Ohhhh, I got some of those. I actually have 4 tanks with shrimp at the moment. and hoping to get some crs in a couple of months.


----------



## James0816 (Jun 19, 2009)

JIM said:


> *Very nice indeed !! tell us somthing about these shrimp, im guessing they like cucumber slices *pc*


Zucchini actually. [num yummy for them *pc] [ralph for me *y2]

I got one sole CRS in there (as seen in pic). He was a stow away. I'll have to get another tank set up for him and get him some mates. Don't want to add anything else to this tank.

I have ghosties in another tank, greens that should be here today and blues on order.

Not that I like shrimp or anything. *#3

The yellows share the same confines as the Oto family and some briggs. Same specs on the tank as the Otos:

Temp: 74
PH: ~ 7.4
NH3 0
NO2 0
NO3 40

Haven't tested my GH or KH in a spell but I suspect it has dropped since my DIY Co2 ran out a bit ago. I have recently recharged the bottle and we're back in the green.

It's actually time to thin the yellow herd out a bit.


----------



## Dmaaaaax (Nov 20, 2008)

I like that one crystal red in the corner. Have you seen the Blue tiger shrimps? A real deep blue compared to the blue pearl shrimp.


----------



## James0816 (Jun 19, 2009)

Dmaaaaax said:


> I like that one crystal red in the corner. Have you seen the Blue tiger shrimps? A real deep blue compared to the blue pearl shrimp.
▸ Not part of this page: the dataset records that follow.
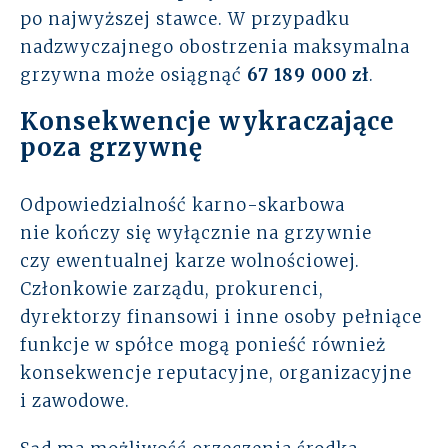
po najwyższej stawce. W przypadku
nadzwyczajnego obostrzenia maksymalna
grzywna może osiągnąć
67 189 000 zł
.
Konsekwencje wykraczające
poza grzywnę
Odpowiedzialność karno-skarbowa
nie kończy się wyłącznie na grzywnie
czy ewentualnej karze wolnościowej.
Członkowie zarządu, prokurenci,
dyrektorzy finansowi i inne osoby pełniące
funkcje w spółce mogą ponieść również
konsekwencje reputacyjne, organizacyjne
i zawodowe.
Yes...blue tigers are very nice...and a tag on the $$ side. But not as bad as Sulawesi shrimps. I've been fighting off the urge to get some cardinals.


----------



## squirrelcrusher (Sep 23, 2009)

where is a good place to get shrimp? I bought some ghost shrimp at my LFS can only one has lived. He is going on 5 months in my tank and I want to get him some friends but the stores no longer have ghosts.


----------



## James0816 (Jun 19, 2009)

Ghosties are usually pretty easy to find as they are feeders. PetSmart usually carries them as well if you have one near you.

As for other shrimpies, I will occassionally (rare occassion at that) see red cherries at the LFS. Other than that, you will have to look online to get them.


----------



## klug7214 (Dec 6, 2009)

Any certain websites you would recommend to find something other than ghosts?


----------